How would you design a RAG system with low latency requirements?

0:26
Use a smaller faster generation model or distill a larger one, skip the reranker or use a small reranker, pre-embed common queries, warm the vector index into memory, stream generation output for better perceived latency, and run embedding and retrieval in parallel where possible. Consider quantized embeddings to reduce search time. For extreme latency requirements below one second to first token, pre-compute answers to anticipated queries and serve them from cache, falling back to live generation only for novel queries.

How would you handle a RAG system where the corpus updates hourly?

0:29
Use incremental ingest rather than rebuilds, maintaining document-level hashes or timestamps to detect changes. Queue and batch updates to amortize embedding and indexing cost. Vector databases like Pinecone, Qdrant, and Milvus support online upserts without downtime, so the main work is on the ingest side. Delete or mark stale documents to avoid serving outdated content. For time-sensitive queries like news, add recency boosts or filters using timestamp metadata. Monitor freshness latency from source update to query-time visibility.

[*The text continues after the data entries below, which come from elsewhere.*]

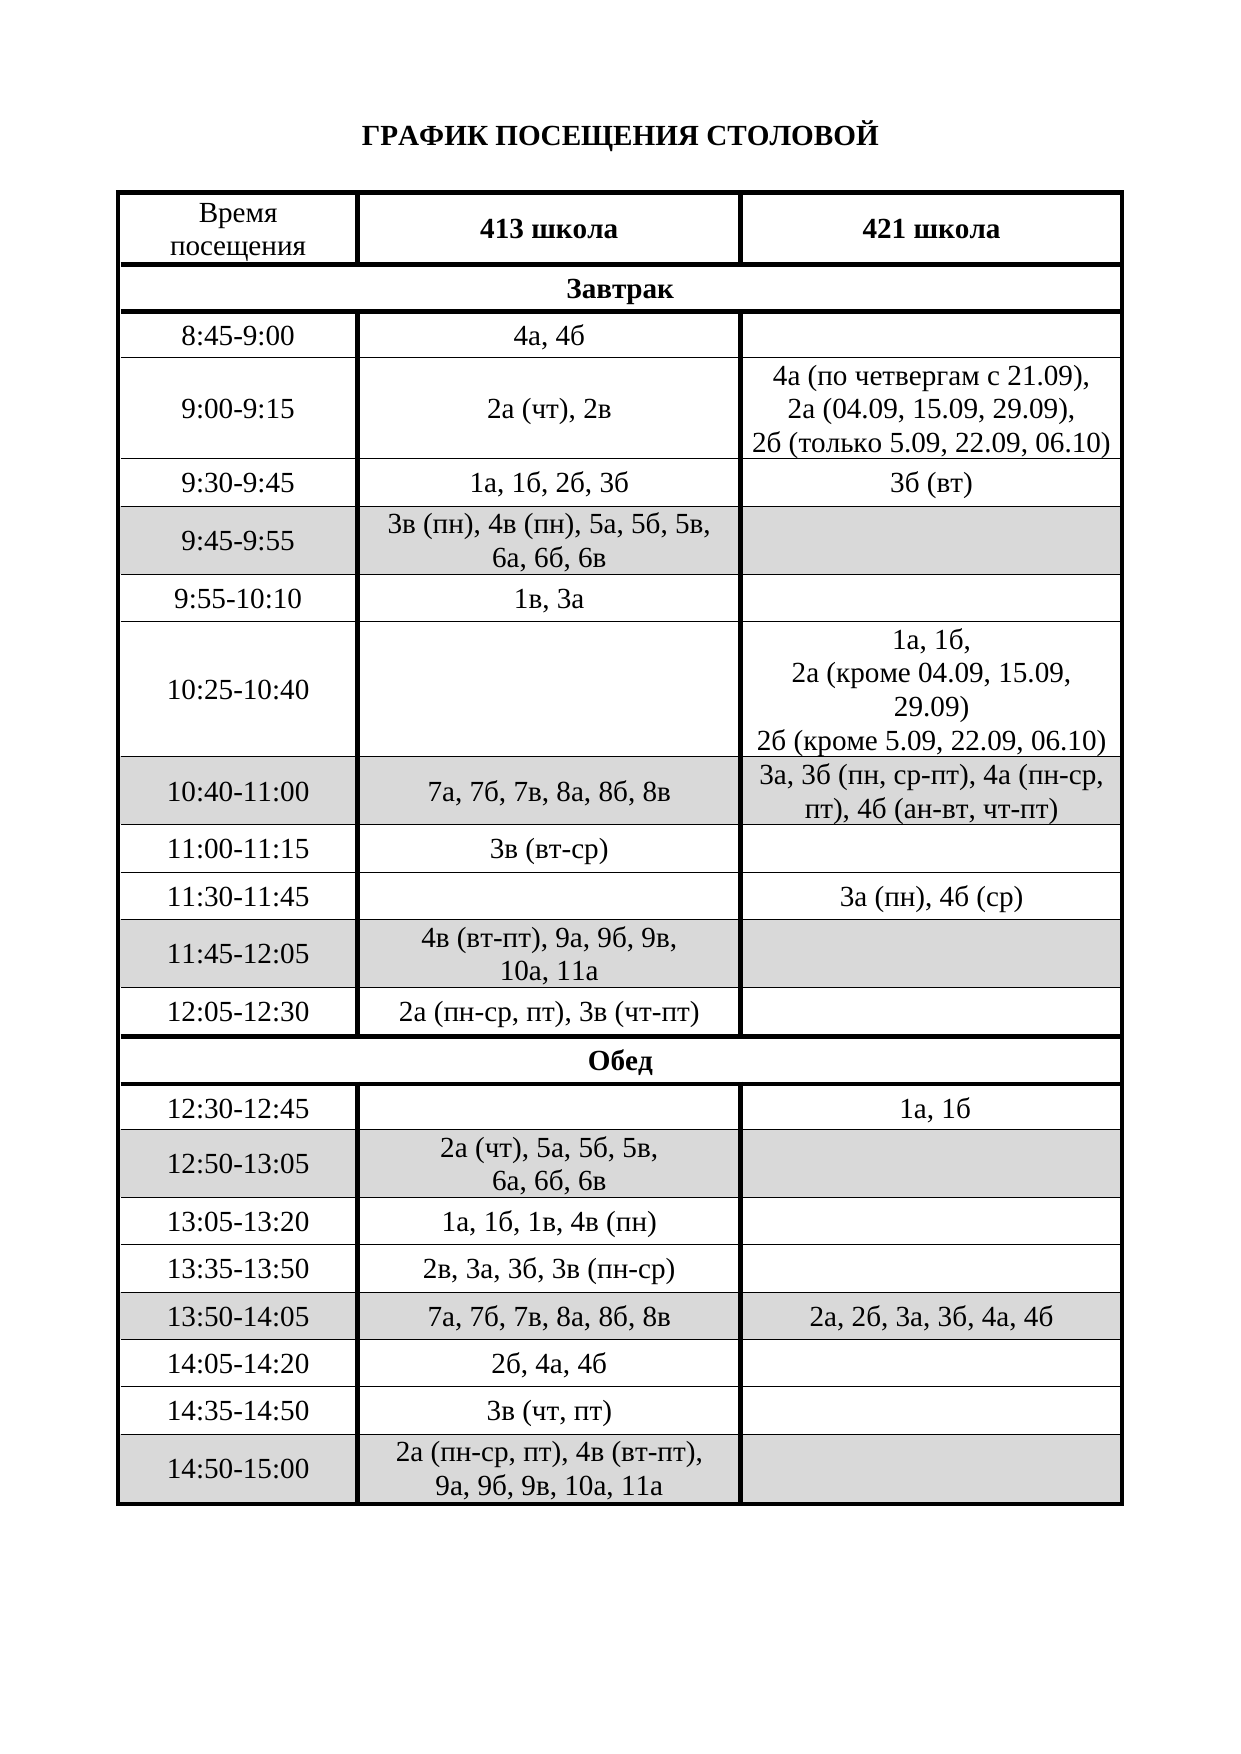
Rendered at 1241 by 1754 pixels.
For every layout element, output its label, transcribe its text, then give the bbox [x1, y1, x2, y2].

table_cell [743, 1387, 1120, 1433]
table_cell 9:30-9:45 [120, 459, 355, 506]
table_cell 14:35-14:50 [120, 1387, 355, 1433]
table_cell [743, 1198, 1120, 1244]
table_header Время посещения [120, 195, 355, 262]
table_cell 1а, 1б, 2а (кроме 04.09, 15.09, 29.09) 2б (кроме 5.09, 22.09, 06.10) [743, 622, 1120, 756]
table_cell 10:25-10:40 [120, 622, 355, 756]
table_cell 3в (пн), 4в (пн), 5а, 5б, 5в, 6а, 6б, 6в [360, 507, 738, 574]
table_cell 11:30-11:45 [120, 873, 355, 919]
table_cell 1а, 1б [743, 1086, 1120, 1129]
table_cell 13:50-14:05 [120, 1293, 355, 1339]
table_cell Обед [120, 1035, 1120, 1082]
table_cell 2а (чт), 5а, 5б, 5в, 6а, 6б, 6в [360, 1130, 738, 1197]
table_cell [743, 575, 1120, 621]
table_cell [360, 873, 738, 919]
table_cell 4а, 4б [360, 314, 738, 357]
table_cell [743, 507, 1120, 574]
table_cell Завтрак [120, 263, 1120, 309]
table_cell 2а, 2б, 3а, 3б, 4а, 4б [743, 1293, 1120, 1339]
table_cell 7а, 7б, 7в, 8а, 8б, 8в [360, 757, 738, 824]
table_header 421 школа [743, 195, 1120, 262]
table_cell 3в (чт, пт) [360, 1387, 738, 1433]
table_cell 1а, 1б, 2б, 3б [360, 459, 738, 506]
table_cell [360, 622, 738, 756]
table_cell 1в, 3а [360, 575, 738, 621]
table_cell [743, 920, 1120, 987]
table_cell 3а, 3б (пн, ср-пт), 4а (пн-ср, пт), 4б (ан-вт, чт-пт) [743, 757, 1120, 824]
table_cell 13:05-13:20 [120, 1198, 355, 1244]
table_cell 4в (вт-пт), 9а, 9б, 9в, 10а, 11а [360, 920, 738, 987]
table_cell 2б, 4а, 4б [360, 1340, 738, 1386]
table_cell 10:40-11:00 [120, 757, 355, 824]
table_cell 9:55-10:10 [120, 575, 355, 621]
table_cell 7а, 7б, 7в, 8а, 8б, 8в [360, 1293, 738, 1339]
table_cell 2а (пн-ср, пт), 4в (вт-пт), 9а, 9б, 9в, 10а, 11а [360, 1435, 738, 1502]
text ГРАФИК ПОСЕЩЕНИЯ СТОЛОВОЙ [118, 118, 1122, 152]
table_cell 8:45-9:00 [120, 310, 355, 357]
table_cell 12:05-12:30 [120, 988, 355, 1034]
table_cell [743, 314, 1120, 357]
table_cell [360, 1086, 738, 1129]
table_cell 2а (пн-ср, пт), 3в (чт-пт) [360, 988, 738, 1034]
table_cell [743, 1340, 1120, 1386]
table_cell 9:00-9:15 [120, 358, 355, 458]
table_cell 11:00-11:15 [120, 825, 355, 872]
table_cell 3а (пн), 4б (ср) [743, 873, 1120, 919]
table_cell 9:45-9:55 [120, 507, 355, 574]
table_cell 2в, 3а, 3б, 3в (пн-ср) [360, 1245, 738, 1292]
table_cell 2а (чт), 2в [360, 358, 738, 458]
table_cell 14:50-15:00 [120, 1435, 355, 1502]
table_cell [743, 825, 1120, 872]
table_cell 14:05-14:20 [120, 1340, 355, 1386]
table_cell 1а, 1б, 1в, 4в (пн) [360, 1198, 738, 1244]
table_cell [743, 1435, 1120, 1502]
table_cell [743, 1245, 1120, 1292]
table_cell 12:50-13:05 [120, 1130, 355, 1197]
table_cell 13:35-13:50 [120, 1245, 355, 1292]
table_header 413 школа [360, 195, 738, 262]
table_cell [743, 988, 1120, 1034]
table_cell 12:30-12:45 [120, 1083, 355, 1129]
table_cell [743, 1130, 1120, 1197]
table_cell 4а (по четвергам с 21.09), 2а (04.09, 15.09, 29.09), 2б (только 5.09, 22.09, 06.10) [743, 358, 1120, 458]
table_cell 3в (вт-ср) [360, 825, 738, 872]
table_cell 11:45-12:05 [120, 920, 355, 987]
table_cell 3б (вт) [743, 459, 1120, 506]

How do you ensure RAG quality when the corpus contains contradictory information?

0:28
Acknowledge that retrieval will surface contradictions and design the generator prompt to report conflicting information rather than picking arbitrarily. For authoritative sources, use metadata to encode trust levels and prefer or filter by source during retrieval. For time-sensitive topics, prefer recent documents with timestamp metadata. In some domains, present multiple retrieved passages with citations and let the user judge, rather than collapsing to a single answer. Contradictions often reveal corpus quality issues that should be addressed at the data layer.

What is a good interview answer to "how would you improve retrieval quality"?

0:29
Walk through the systematic process: first measure current retrieval with recall at k and precision at k on a real evaluation set to establish a baseline. Second, inspect failures manually to diagnose whether the issue is chunking, embedding, query mismatch, or lack of reranking. Third, experiment with specific interventions like hybrid search, a better embedding model, a cross-encoder reranker, query rewriting, or chunk strategy changes. Fourth, re-measure on the same evaluation set to validate improvements. Emphasize measurement over intuition at every step.